Alguns dos capítulos de “Conjecturas e Refutações” são incursões ligeiras, mas ocasionalmente esclarecedoras, na história da filosofia. Neste registo merece destaque o ensaio “O que é a Dialéctica?”, no qual Popper explora deliciosamente os equívocos que este conceito tem alimentado dentro e fora da filosofia. A tese de que a lógica tradicional deve ser suplantada por uma lógica dialéctica capaz de reconhecer contradições recebe aqui um tratamento apropriado.
Entre os capítulos que se situam no âmbito da filosofia política, o que nos apresenta a conferência “Utopia e Violência” é talvez o mais interessante. Contra os projectos políticos de redefinir globalmente a sociedade em função de um ideal remoto, Popper propõe uma abordagem reformista centrada na eliminação dos males concretos.
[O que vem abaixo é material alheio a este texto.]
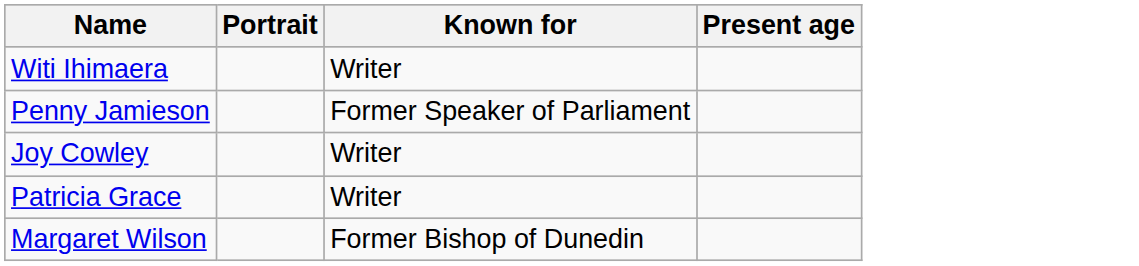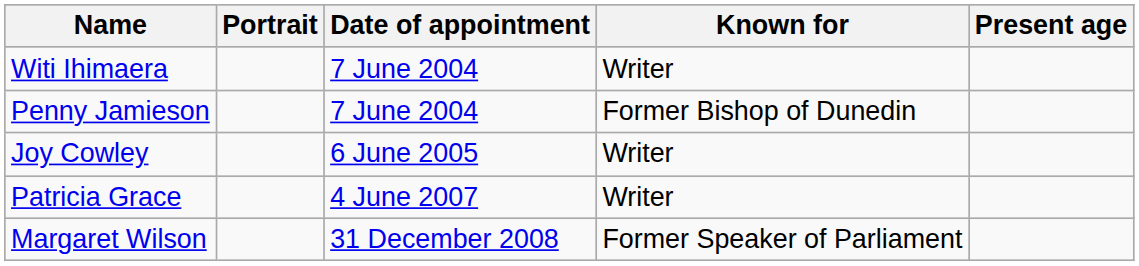+ column: Date of appointment | 7 June 2004 | 7 June 2004 | 6 June 2005 | 4 June 2007 | 31 December 2008
Penny Jamieson | Known for: Former Speaker of Parliament -> Former Bishop of Dunedin
Margaret Wilson | Known for: Former Bishop of Dunedin -> Former Speaker of Parliament
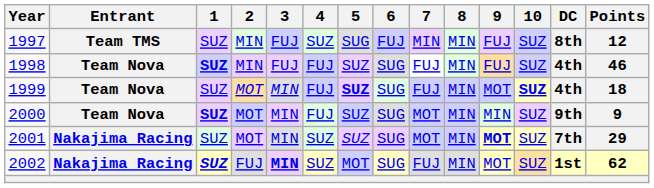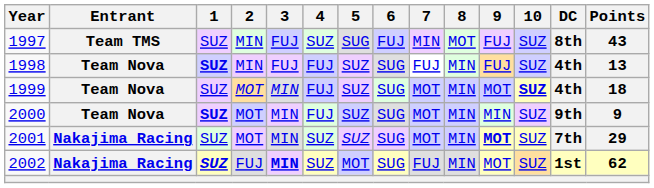1997 | 8: MIN -> MOT
1997 | Points: 12 -> 43
1998 | Points: 46 -> 13
1999 | 5: bold -> normal
1999 | 7: FUJ -> MOT
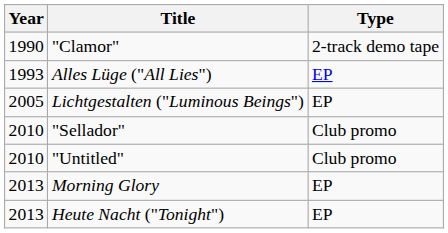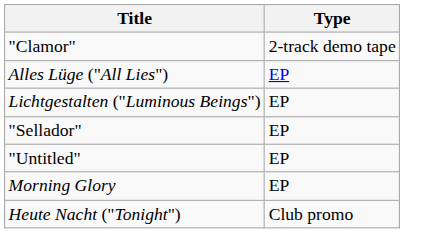- column: Year | 1990 | 1993 | 2005 | 2010 | 2010 | 2013 | 2013
"Sellador" | Type: Club promo -> EP
"Untitled" | Type: Club promo -> EP
Heute Nacht ("Tonight") | Type: EP -> Club promo
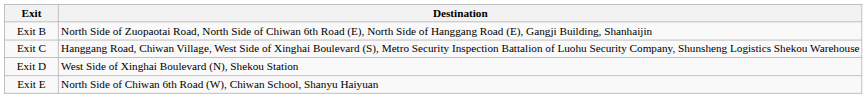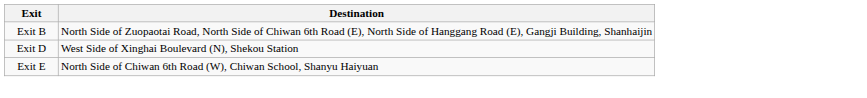- row: Exit C | Hanggang Road, Chiwan Village, West Side of Xinghai Boulevard (S), Metro Security Inspection Battalion of Luohu Security Company, Shunsheng Logistics Shekou Warehouse
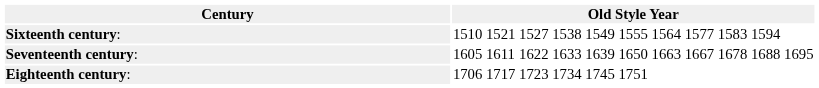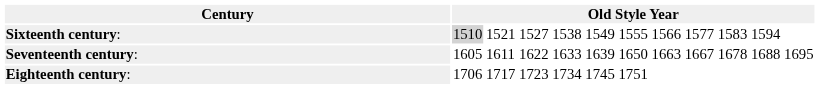Sixteenth century: | column 2: no background -> lightgrey background
Sixteenth century: | column 8: 1564 -> 1566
Apesar do interesse filosófico e da clareza de muitos dos textos reunidos em “Conjecturas e Refutações”, este livro não deixa de reflectir consideravelmente os piores vícios de Popper. Para começar, é muito repetitivo. Além disso, está repleto de trivialidades perfeitamente dispensáveis, sendo a maior delas a tese que unifica todos os capítulos: “podemos aprender com os nossos erros”. Por fim, sobretudo nos capítulos baseados em conferências, o estilo de exposição acusa um sacrifício excessivo da sobriedade aos encanto retóricos.